Sends goose bumps doesn’t it??? I cannot even imagine. Thanks so much for sharing it. God Bless, SR
You are welcome, SR. Thanks for your comment and God bless you!
How wonderful to hear a first-hand account and thank you so much for sharing it! I have always been fascinated by Fatima and will definitely have to check out that film!
It was a true, faith inspiring blessing. I hope you get a chance to see the movie. Thanks for you comment, and God bless!
May I have permission to re-blog this on my blog? I’d like to put the entire post there. I’d give Biltrix credit, of course. Blessings, Rebecca
Of course, Rebecca! We would be honored. Thanks for asking.
Reblogged this on From The Pews and commented:
“If you haven’t seen it already I wholeheartedly recommend the 13th Day, an incredible film about the historic, but not ancient, event of Fatima.”
I want to see this…
And best of all, it’s a REAL TRUE STORY!!!
Pingback: Miracle Story: An Eyewitness to the Miracle at Fatima Remembers
Did all the other people in Europe who could see the sun that day and at this time see it do this, or just the people who gathered to stare at the sky during a communal religious experience? Did people take pictures of the sun moving from place to place, or otherwise provide evidence? I’m guessing that the sun didn’t actually move, as we aren’t careening off through the Universe, which would presumably happen if our gravity well decided to lurch a few billion miles away and back. I know that this is an occasionally sensitive topic in Catholicism, but we orbit the sun. It’s not making too many sudden moves.

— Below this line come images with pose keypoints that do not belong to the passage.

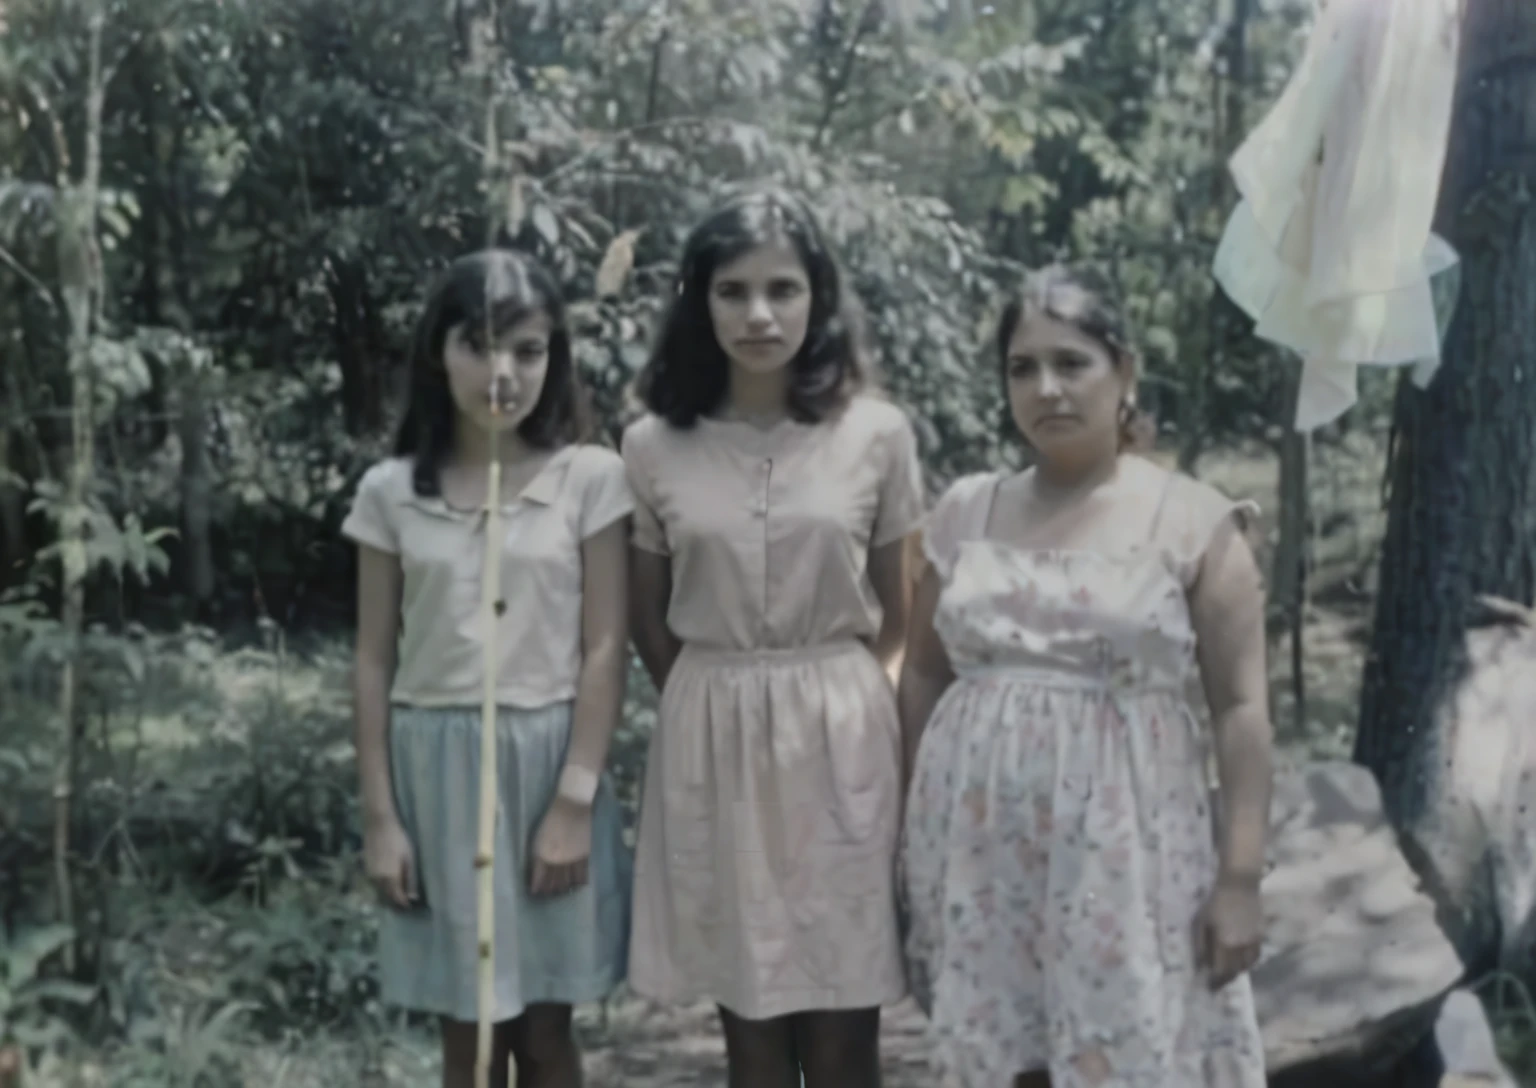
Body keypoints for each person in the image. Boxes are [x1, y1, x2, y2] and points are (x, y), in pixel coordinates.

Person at [898, 264, 1272, 1088]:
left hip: (1127, 851)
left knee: (1123, 1050)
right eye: (1022, 367)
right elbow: (922, 674)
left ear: (1124, 372)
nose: (1047, 388)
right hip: (978, 853)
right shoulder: (965, 511)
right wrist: (912, 831)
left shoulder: (1193, 520)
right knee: (1001, 1059)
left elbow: (1241, 708)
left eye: (1072, 363)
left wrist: (1240, 878)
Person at [623, 188, 926, 1088]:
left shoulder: (876, 434)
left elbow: (902, 614)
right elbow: (648, 620)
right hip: (712, 737)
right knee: (750, 1029)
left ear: (817, 297)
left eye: (783, 290)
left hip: (843, 729)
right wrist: (725, 700)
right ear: (699, 300)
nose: (759, 314)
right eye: (733, 291)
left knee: (843, 1029)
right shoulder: (652, 444)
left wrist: (853, 717)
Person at [343, 248, 633, 1088]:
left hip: (550, 769)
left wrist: (575, 798)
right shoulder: (391, 491)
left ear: (556, 356)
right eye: (477, 344)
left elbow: (605, 646)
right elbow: (370, 660)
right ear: (440, 351)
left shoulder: (591, 478)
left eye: (527, 350)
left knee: (545, 1034)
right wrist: (381, 819)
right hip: (436, 778)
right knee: (469, 1044)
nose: (502, 372)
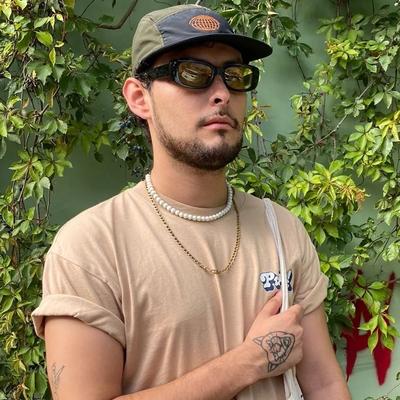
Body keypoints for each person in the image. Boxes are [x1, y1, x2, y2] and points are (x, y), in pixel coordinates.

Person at [32, 4, 351, 400]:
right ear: (139, 97)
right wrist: (248, 362)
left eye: (235, 76)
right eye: (193, 73)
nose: (222, 94)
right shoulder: (91, 247)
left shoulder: (281, 228)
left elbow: (325, 385)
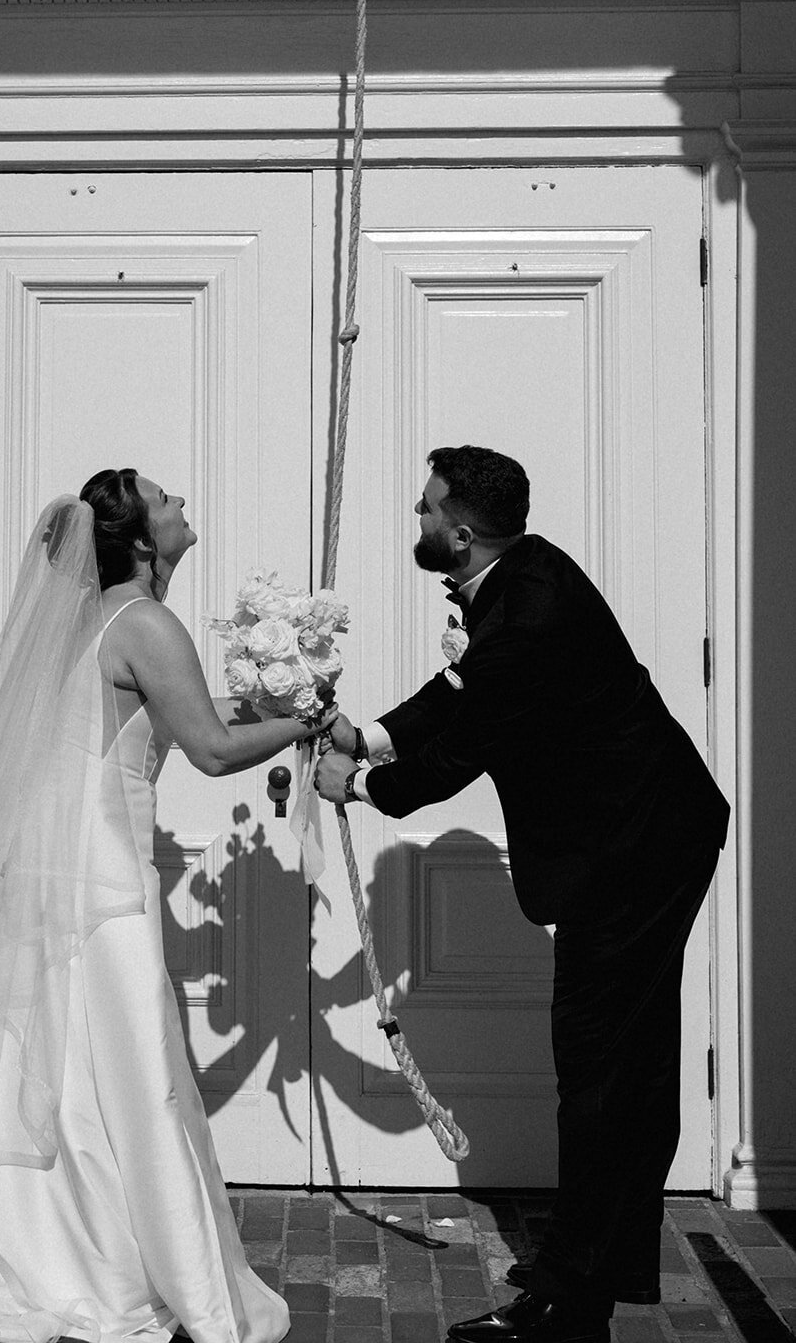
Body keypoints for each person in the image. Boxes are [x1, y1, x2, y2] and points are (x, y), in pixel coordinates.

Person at [0, 469, 332, 1343]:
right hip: (99, 872)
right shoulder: (146, 621)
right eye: (167, 501)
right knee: (131, 1068)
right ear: (136, 538)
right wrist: (307, 722)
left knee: (68, 1061)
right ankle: (123, 1266)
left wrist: (275, 701)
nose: (181, 505)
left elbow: (187, 712)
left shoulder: (91, 624)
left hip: (60, 865)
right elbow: (207, 745)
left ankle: (47, 1246)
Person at [315, 445, 729, 1343]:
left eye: (425, 511)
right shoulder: (523, 569)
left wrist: (357, 785)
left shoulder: (531, 610)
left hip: (637, 850)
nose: (417, 522)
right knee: (623, 1061)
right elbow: (460, 688)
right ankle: (601, 1256)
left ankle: (569, 1299)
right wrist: (371, 732)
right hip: (637, 838)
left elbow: (466, 747)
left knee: (597, 1067)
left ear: (460, 532)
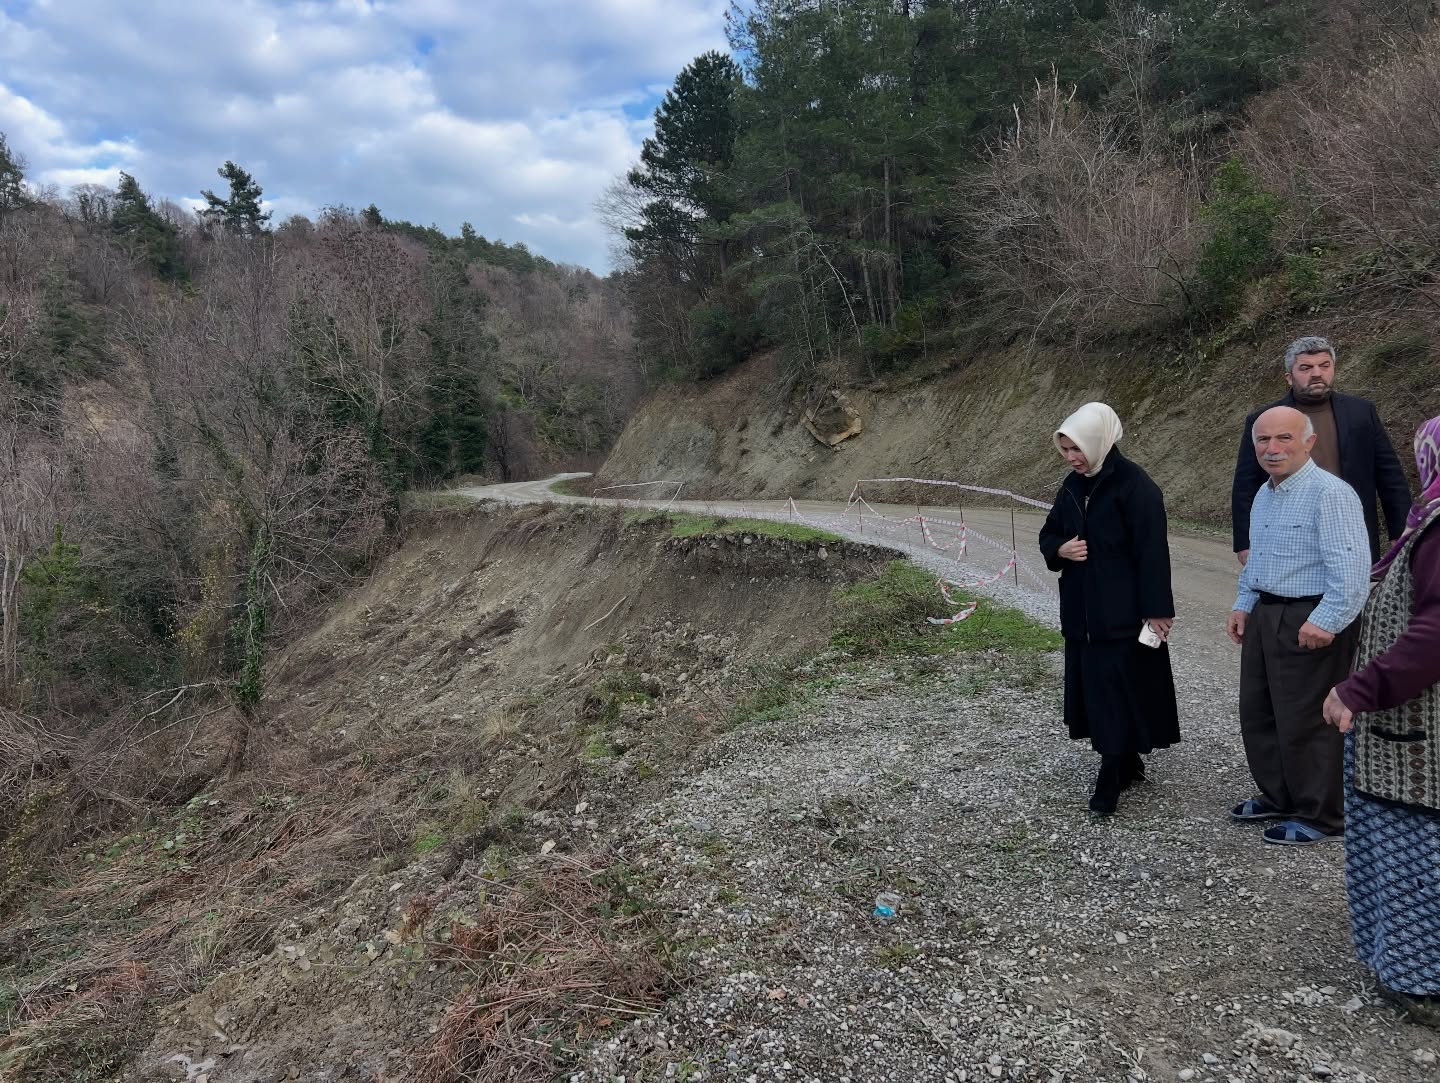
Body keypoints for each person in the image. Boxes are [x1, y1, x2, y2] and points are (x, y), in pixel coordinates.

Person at [1322, 415, 1440, 1023]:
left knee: (1414, 855)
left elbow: (1435, 631)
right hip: (1415, 731)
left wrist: (1361, 688)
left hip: (1420, 743)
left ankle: (1419, 981)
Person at [1227, 405, 1371, 845]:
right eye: (1263, 440)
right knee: (1261, 711)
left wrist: (1327, 620)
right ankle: (1279, 795)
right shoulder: (1265, 493)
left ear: (1308, 442)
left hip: (1311, 617)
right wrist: (1243, 604)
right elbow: (1257, 560)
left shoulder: (1331, 494)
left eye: (1283, 438)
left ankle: (1321, 813)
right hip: (1267, 613)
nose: (1272, 448)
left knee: (1308, 719)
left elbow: (1352, 569)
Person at [1039, 402, 1179, 817]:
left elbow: (1152, 553)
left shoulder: (1135, 486)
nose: (1071, 458)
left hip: (1123, 616)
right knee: (1096, 694)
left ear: (1098, 442)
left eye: (1077, 449)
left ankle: (1111, 771)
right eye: (1065, 450)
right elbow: (1049, 533)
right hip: (1081, 615)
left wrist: (1158, 610)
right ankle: (1127, 760)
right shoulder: (1071, 486)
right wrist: (1060, 549)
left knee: (1118, 693)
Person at [1232, 336, 1410, 565]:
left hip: (1351, 531)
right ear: (1289, 377)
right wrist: (1245, 541)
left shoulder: (1361, 412)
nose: (1317, 373)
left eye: (1324, 366)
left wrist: (1401, 531)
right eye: (1306, 368)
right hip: (1286, 534)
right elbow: (1246, 484)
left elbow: (1390, 476)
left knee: (1352, 588)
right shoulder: (1264, 419)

My understanding is that the people who went saw various different things, including the sun moving in a zig-zag, the sun changing color, rays of light, apparitions of Mary or the saints, the sun becoming hotter, the sun spinning, the sun descending, a combination of these, or nothing at all, among many other conflicting reports. As staring into the sky while expecting a religious manifestation in an atmosphere of enormous piety is a great way to get yourself to hallucinate, I have a really hard time taking this miracle seriously as a reason to believe that there’s any truth to Catholicism. Is the standard for miracles really so low?
Thanks for the post.
Of course there is always room for skepticism. I mean think about it. Even scientific theories need to be falsifiable if they are to be accepted as valid scientific theories. Where there’s room for inquiry, there’s room for doubt.
Is that the official position of the Catholic Church? That there’s “always room for skepticism” regarding its teachings? I feel like I learned differently…
First, who said I was stating the official Catholic position. Second, in matters like these, The Church does not say you have to believe it, it just says that it does not oppose that belief. So… there’s room for skepticism.